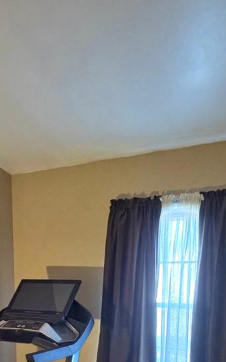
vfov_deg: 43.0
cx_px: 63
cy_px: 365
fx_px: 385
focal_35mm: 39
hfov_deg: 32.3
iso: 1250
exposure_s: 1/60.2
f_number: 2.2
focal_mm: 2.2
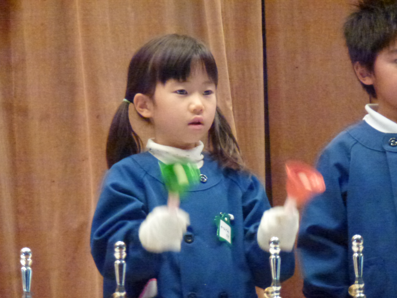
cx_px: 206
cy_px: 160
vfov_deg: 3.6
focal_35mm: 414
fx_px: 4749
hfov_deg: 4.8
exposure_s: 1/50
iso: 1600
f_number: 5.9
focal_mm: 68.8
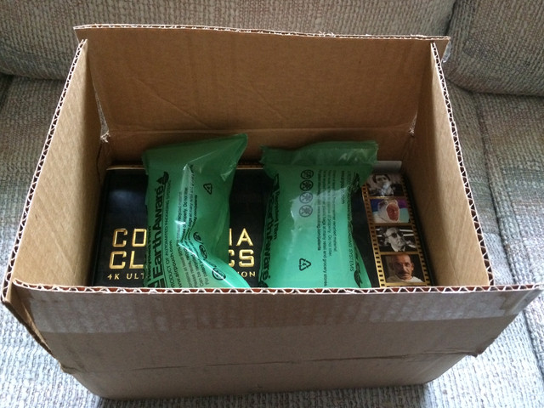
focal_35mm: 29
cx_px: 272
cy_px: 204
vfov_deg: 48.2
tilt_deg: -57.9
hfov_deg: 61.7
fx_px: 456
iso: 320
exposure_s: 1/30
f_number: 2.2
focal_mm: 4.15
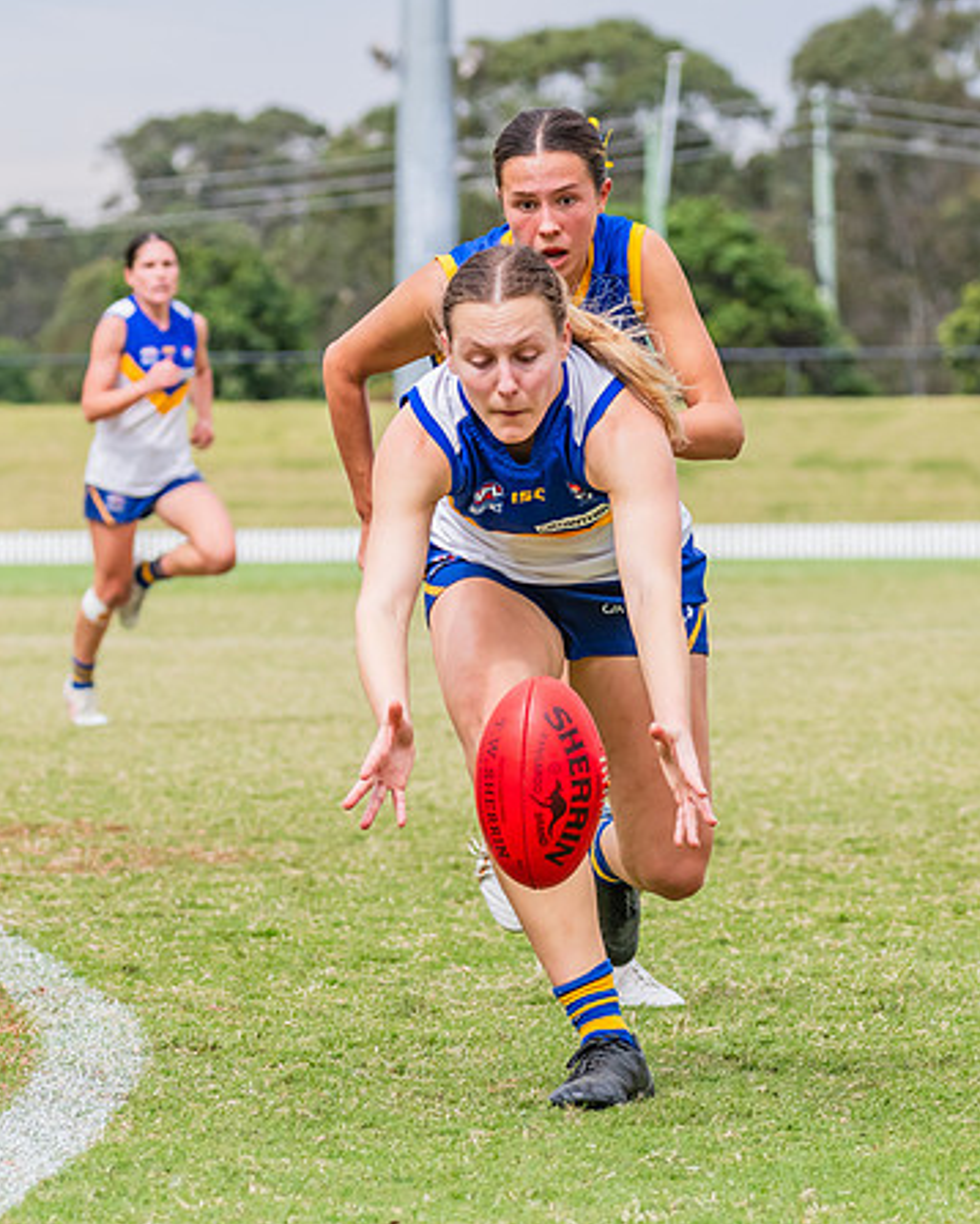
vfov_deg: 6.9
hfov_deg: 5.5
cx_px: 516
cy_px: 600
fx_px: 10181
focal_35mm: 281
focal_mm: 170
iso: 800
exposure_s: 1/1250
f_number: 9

▬▬▬▬▬▬

◆ TASK TO COMPLETE ◆
Repeat all the data as it stands, dropping any images it holds.

◆ EXERCISE ANSWER ◆
vfov_deg: 43.0
cx_px: 63
cy_px: 365
fx_px: 385
focal_35mm: 39
hfov_deg: 32.3
iso: 1250
exposure_s: 1/60.2
f_number: 2.2
focal_mm: 2.2
cx_px: 206
cy_px: 160
vfov_deg: 3.6
focal_35mm: 414
fx_px: 4749
hfov_deg: 4.8
exposure_s: 1/50
iso: 1600
f_number: 5.9
focal_mm: 68.8
focal_35mm: 29
cx_px: 272
cy_px: 204
vfov_deg: 48.2
tilt_deg: -57.9
hfov_deg: 61.7
fx_px: 456
iso: 320
exposure_s: 1/30
f_number: 2.2
focal_mm: 4.15
vfov_deg: 6.9
hfov_deg: 5.5
cx_px: 516
cy_px: 600
fx_px: 10181
focal_35mm: 281
focal_mm: 170
iso: 800
exposure_s: 1/1250
f_number: 9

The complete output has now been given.